JAKARTA, INFODAENGAPPA. ID — Xiaomi Indonesia kembali mencatatkan prestasi sebagai pemimpin pasar smartphone di Tanah Air. Berdasarkan laporan lembaga riset Omdia, Xiaomi menjadi vendor smartphone nomor satu di Indonesia sepanjang 2025 dengan pangsa pasar mencapai 19 persen.

Capaian tersebut didorong strategi Xiaomi menghadirkan teknologi premium yang menjangkau berbagai segmen konsumen, serta performa impresif lini produk POCO yang kuat di kategori high-performance.
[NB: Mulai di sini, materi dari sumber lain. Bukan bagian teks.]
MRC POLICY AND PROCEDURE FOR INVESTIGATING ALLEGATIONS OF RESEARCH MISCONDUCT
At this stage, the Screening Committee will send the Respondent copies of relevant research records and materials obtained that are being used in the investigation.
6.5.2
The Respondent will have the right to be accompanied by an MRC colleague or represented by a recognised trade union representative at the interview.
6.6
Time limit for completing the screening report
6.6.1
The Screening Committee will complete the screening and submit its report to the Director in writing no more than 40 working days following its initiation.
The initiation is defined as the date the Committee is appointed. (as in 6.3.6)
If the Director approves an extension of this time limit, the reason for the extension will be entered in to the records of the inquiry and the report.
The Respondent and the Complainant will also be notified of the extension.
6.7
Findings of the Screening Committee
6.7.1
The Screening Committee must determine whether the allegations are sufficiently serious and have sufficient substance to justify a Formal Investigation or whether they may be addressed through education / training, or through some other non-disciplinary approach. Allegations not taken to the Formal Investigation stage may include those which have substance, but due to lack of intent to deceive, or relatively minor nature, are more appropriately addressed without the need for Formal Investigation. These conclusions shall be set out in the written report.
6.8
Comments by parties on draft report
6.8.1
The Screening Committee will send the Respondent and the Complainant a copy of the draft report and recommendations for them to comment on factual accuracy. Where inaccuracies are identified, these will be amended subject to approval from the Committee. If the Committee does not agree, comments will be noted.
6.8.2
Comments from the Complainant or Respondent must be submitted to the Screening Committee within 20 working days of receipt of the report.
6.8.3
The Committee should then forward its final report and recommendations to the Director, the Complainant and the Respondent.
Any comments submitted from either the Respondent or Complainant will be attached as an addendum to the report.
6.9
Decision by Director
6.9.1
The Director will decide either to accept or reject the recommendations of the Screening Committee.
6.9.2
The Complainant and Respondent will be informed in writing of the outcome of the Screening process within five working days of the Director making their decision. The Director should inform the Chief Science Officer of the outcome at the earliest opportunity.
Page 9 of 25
Melalui proposisi “The True Flagship”, POCO sukses menjadi pilihan utama kalangan penggemar mobile gaming, sekaligus memperkuat dominasi Xiaomi di pasar nasional.

Country Director Xiaomi Indonesia, Wentao Zhao, menyampaikan apresiasi atas kepercayaan konsumen Indonesia terhadap produk Xiaomi.

“Kami sangat berterima kasih atas kepercayaan besar yang diberikan oleh seluruh konsumen di Indonesia. Pencapaian ini merupakan buah dari komitmen kami menghadirkan inovasi yang inklusif,” ujar Wentao, Selasa (18/2/2026).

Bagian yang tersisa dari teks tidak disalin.